Il aurait même voulu les couper, c’est du moins la traduction que les journaux moins pudiques donnent au mot caché,  que Jesse Jackson aurait  prononcé  avant un interview, off record, devant  un journaliste mais qu’un traître et hypocrite micro aurait saisi.

Quel crime Obama aurait-il pu commettre  pour se mériter ce châtiment d’un autre âge ?  Un appel au meurtre, à la trahison ? un viol collectif ?

Pas tout à fait,  un simple appel à la responsabilité personnelle qui, pour Jesse Jackson, équivaut à manifester  un évident mépris à l’égard des mâles noirs.

Dieu seul sait comment l’orgueil des mâles est fragile, peu importe la couleur.. . de l’orgueil ou de la peau.   Et Bof qui écrivait,  il y a quelques années, qui si tous les mâles reprenaient leur poste de responsabilité on assisterait à un encombrement sur les autoroutes.  Il se serait sans doute mérité un autre supplice à la mode au Moyen-âge : il aurait été sans doute empalé, pour rester dans la même gamme de supplices.

ET LES FAITS. Obama, le jour de la fête des pères, lui qui n’a pas connu de père, a osé rappeler  que la responsabilité des pères  ne s’arrêtait pas au jour de la conception  … et d'enchaîner en affirmant  que l’absence des pères, est, pour une part, la cause des problèmes qui affectent la communauté noire.

 

Pour Jesse Jackson, c’est un mépris évident pour les mâles noirs…. qui, semble-t-il,   ne peuvent être coupables.
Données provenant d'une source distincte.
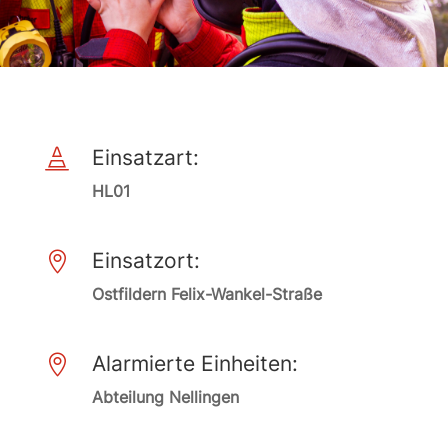
Einsatzart:

HL01
Einsatzort:

Ostfildern Felix-Wankel-Straße
Alarmierte Einheiten:

Abteilung Nellingen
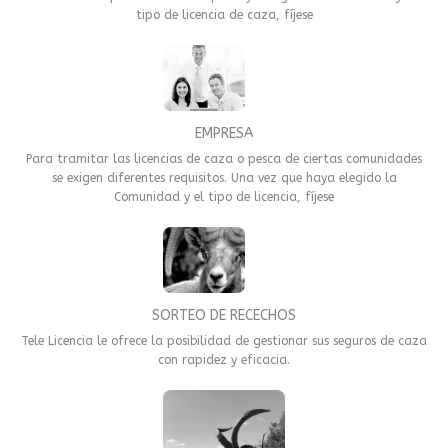
tipo de licencia de caza, fíjese
EMPRESA
Para tramitar las licencias de caza o pesca de ciertas comunidades
se exigen diferentes requisitos. Una vez que haya elegido la
Comunidad y el tipo de licencia, fíjese
SORTEO DE RECECHOS
Tele Licencia le ofrece la posibilidad de gestionar sus seguros de caza
con rapidez y eficacia.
C’est un crime de lèse-couleur.

L’innocence bafouée. Les causes, les vraies causes,  sont toujours extérieures à l’individu… Gus, c’est un langage auquel on est habitué, l’innocence programmée, institutionnalisée. Comment se fait-il que Monsieur Obama ne puisse voir  «  la responsabilité morale collective du gouvernement et de l'ordre public dans l’irresponsabilité des mâles noirs…» et pourquoi ne pas s’attaquer plutôt aux vraies causes, le chômage, la crise des hypothèques et le nombre de noirs en prison…

Pas coupable, Monsieur le Juge,  et  la lame de la guillotine rebondit sur le cou de l’innocent.